Written task = Collect every line of the listing below that contains the string "chart". Case counts.

• • • • • • •

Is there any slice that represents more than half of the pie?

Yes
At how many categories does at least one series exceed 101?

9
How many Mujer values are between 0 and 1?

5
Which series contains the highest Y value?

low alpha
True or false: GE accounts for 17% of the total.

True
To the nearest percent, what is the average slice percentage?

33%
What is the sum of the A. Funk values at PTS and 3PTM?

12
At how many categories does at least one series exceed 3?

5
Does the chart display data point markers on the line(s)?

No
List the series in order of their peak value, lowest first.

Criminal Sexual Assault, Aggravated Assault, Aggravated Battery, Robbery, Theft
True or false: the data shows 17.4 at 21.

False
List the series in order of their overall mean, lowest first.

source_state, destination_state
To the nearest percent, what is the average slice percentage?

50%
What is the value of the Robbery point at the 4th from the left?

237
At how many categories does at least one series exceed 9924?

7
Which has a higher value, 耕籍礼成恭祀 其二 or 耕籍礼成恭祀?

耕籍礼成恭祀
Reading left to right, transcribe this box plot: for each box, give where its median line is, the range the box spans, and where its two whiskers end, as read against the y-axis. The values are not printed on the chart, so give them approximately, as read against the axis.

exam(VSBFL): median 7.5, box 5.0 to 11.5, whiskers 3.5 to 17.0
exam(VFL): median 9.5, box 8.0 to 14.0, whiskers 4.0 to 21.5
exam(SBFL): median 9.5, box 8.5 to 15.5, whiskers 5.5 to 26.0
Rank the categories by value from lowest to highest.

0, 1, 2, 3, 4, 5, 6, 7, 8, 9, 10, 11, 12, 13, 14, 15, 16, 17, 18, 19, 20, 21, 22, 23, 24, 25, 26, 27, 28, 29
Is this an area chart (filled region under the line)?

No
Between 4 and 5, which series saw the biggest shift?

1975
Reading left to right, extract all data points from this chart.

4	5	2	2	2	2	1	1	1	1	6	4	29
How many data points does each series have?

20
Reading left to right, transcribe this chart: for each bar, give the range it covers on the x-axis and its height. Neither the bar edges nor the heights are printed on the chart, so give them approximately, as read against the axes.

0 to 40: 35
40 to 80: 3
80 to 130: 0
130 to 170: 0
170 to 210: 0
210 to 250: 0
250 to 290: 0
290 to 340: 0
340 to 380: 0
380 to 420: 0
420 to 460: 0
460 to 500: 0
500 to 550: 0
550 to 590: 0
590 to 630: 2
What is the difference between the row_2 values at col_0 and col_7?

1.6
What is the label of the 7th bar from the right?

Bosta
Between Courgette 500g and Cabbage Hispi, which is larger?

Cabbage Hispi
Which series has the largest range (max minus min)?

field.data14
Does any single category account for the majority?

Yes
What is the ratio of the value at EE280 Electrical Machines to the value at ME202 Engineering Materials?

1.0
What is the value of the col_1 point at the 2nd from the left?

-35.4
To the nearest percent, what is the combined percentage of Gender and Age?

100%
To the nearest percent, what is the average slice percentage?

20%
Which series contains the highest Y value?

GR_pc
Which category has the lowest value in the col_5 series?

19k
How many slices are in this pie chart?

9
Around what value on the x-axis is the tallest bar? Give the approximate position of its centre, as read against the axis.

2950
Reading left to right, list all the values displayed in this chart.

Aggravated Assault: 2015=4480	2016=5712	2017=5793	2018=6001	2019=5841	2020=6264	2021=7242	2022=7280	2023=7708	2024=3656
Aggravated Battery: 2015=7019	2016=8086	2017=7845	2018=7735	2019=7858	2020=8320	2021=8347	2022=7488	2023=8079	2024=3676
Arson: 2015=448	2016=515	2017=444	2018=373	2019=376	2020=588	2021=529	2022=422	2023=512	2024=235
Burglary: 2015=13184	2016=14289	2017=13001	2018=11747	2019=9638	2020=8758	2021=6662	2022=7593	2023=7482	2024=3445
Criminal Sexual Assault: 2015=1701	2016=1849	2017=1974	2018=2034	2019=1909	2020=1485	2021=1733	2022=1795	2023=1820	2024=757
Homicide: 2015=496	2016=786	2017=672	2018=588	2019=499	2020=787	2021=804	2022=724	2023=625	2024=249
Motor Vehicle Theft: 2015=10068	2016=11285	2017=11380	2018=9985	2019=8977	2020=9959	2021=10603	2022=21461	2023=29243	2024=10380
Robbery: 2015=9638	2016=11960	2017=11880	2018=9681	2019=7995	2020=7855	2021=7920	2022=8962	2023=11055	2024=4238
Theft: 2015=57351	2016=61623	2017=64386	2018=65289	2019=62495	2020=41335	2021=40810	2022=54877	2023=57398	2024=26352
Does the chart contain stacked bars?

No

• • • • • • •

Output of the exercise =
Does the chart display data point markers on the line(s)?
Reading left to right, transcribe this box plot: for each box, give where its median line is, the range the box spans, and where its two whiskers end, as read against the y-axis. The values are not printed on the chart, so give them approximately, as read against the axis.
Is this an area chart (filled region under the line)?
Reading left to right, extract all data points from this chart.
Reading left to right, transcribe this chart: for each bar, give the range it covers on the x-axis and its height. Neither the bar edges nor the heights are printed on the chart, so give them approximately, as read against the axes.
How many slices are in this pie chart?
Reading left to right, list all the values displayed in this chart.
Does the chart contain stacked bars?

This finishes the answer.